At the University of Maryland Children’s Hospital, Sarah Edwards prescribes trauma-focused cognitive behavioral therapy for kids six and older who meet the criteria for PTSD—which affects some children who have traumatic experiences. The youngest may receive psychotherapy with their parents, an approach that in clinical trials has reduced depression and PTSD and led to greater resilience and better performance on cognitive tests. “We don’t want people to remain hopeless—treatments do buffer traumatic stress and help kids develop resiliency,” says Edwards.
She and other child-adversity researchers say their work is hindered by a lack of recognition and funding. “The United States spends massive amounts of money studying and treating cancer and heart disease,” says Northwestern University’s Greg Miller. “But by failing to invest in children’s health, we are missing opportunities to help kids with challenging backgrounds thrive psychologically and build sustainable healthy behaviors.”
The need to respond to what researchers now know about childhood adversity couldn’t be more pressing. “Culturally, scientists are very conservative,” says Erin Dunn of MGH and Harvard. “We hedge, saying that more research is needed or we don’t know how our findings apply to the real world. But the evidence that childhood adversity causes long-term damage is undeniable.

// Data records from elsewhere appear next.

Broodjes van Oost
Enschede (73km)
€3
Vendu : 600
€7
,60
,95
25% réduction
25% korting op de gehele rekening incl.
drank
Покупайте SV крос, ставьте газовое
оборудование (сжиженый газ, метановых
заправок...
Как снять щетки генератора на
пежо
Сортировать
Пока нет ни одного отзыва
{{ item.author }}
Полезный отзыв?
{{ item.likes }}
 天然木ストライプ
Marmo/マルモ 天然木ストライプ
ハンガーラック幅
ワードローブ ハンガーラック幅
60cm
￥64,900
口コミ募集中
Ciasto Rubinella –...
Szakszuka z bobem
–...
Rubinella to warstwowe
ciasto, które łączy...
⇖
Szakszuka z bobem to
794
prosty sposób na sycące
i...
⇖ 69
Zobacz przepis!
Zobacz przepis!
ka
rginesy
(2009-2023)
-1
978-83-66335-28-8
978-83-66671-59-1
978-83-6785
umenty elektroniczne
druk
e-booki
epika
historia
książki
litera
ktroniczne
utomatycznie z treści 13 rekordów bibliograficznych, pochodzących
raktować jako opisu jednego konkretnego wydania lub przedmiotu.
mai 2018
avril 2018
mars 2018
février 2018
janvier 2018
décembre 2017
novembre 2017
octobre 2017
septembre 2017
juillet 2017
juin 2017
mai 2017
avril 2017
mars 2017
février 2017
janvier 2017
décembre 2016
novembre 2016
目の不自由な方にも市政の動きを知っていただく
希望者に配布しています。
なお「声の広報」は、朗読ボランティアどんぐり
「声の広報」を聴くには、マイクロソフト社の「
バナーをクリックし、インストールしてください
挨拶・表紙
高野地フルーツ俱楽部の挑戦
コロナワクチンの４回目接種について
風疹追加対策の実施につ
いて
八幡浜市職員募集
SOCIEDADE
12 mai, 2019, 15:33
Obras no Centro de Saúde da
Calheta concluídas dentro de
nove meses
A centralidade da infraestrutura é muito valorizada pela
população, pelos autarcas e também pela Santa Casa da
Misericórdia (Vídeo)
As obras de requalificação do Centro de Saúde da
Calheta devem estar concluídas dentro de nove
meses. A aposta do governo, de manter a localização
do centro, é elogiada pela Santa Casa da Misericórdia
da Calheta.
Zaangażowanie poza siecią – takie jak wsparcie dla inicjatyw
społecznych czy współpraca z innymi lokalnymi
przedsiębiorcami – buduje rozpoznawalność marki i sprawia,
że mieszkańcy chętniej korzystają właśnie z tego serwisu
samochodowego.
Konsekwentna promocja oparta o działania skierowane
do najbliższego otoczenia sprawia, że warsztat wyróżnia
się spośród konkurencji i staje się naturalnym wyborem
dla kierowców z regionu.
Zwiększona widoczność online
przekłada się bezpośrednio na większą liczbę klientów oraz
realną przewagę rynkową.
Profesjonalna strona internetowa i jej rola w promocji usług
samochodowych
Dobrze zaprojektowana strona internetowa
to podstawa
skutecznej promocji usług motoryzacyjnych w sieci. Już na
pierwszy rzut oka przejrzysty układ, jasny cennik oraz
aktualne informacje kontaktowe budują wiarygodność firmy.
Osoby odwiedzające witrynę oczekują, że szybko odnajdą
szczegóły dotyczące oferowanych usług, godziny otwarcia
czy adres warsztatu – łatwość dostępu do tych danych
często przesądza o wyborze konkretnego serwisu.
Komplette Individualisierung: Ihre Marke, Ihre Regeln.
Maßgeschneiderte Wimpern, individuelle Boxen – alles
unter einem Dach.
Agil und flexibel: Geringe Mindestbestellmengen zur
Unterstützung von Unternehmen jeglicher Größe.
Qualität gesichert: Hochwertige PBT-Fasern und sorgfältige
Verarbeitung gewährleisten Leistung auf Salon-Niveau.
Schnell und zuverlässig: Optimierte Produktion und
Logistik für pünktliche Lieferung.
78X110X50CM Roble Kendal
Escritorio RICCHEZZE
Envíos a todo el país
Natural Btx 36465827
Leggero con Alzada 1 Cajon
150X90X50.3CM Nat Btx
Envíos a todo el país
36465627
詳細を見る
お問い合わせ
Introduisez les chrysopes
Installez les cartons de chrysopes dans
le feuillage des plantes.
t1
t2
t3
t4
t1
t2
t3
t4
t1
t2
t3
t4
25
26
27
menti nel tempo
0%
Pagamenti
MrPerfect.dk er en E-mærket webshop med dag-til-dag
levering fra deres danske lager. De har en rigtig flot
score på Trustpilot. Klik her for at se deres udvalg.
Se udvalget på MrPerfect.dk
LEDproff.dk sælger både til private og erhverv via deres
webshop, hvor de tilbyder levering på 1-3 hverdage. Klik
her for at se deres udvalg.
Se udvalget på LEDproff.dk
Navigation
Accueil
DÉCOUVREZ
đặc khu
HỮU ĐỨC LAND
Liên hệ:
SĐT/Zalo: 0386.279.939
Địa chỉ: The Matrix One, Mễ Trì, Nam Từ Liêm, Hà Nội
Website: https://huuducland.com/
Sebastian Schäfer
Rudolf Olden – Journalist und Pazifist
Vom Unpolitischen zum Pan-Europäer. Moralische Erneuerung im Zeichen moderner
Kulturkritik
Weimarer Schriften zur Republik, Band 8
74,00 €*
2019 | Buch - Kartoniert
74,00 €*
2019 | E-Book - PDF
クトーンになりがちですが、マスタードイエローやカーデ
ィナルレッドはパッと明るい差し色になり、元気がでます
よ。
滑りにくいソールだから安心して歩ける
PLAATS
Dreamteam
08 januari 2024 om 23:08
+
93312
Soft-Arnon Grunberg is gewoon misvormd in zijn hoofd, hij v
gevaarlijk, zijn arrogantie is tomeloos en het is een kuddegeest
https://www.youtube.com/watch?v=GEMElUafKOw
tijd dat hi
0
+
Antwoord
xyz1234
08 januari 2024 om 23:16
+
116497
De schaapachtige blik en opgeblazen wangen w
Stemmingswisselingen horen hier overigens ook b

We must be ready to take action now.”
The Orchid and the Dandelion: Why Some Children Struggle and How All Can Thrive, by W. Thomas Boyce, Vintage, 2019. Boyce recounts results from decades of research to explain how adversity affects children.
“Association of Childhood Adversity with Morbidity and Mortality in US Adults,” by Lucinda Rachel Grummitt et al., JAMA Pediatrics, October 4, 2021. An analysis of data on more than 20 million people was the first to estimate the staggering annual mortality rate from long-term poor health attributed to childhood adversity.
“Leveraging the Biology of Adversity and Resilience to Transform Pediatric Practice,” by Jack P. Shonkoff et al., Pediatrics, February 2021. The authors call on pediatricians to prevent future illness in their young patients by protecting them from the effects of childhood adversity.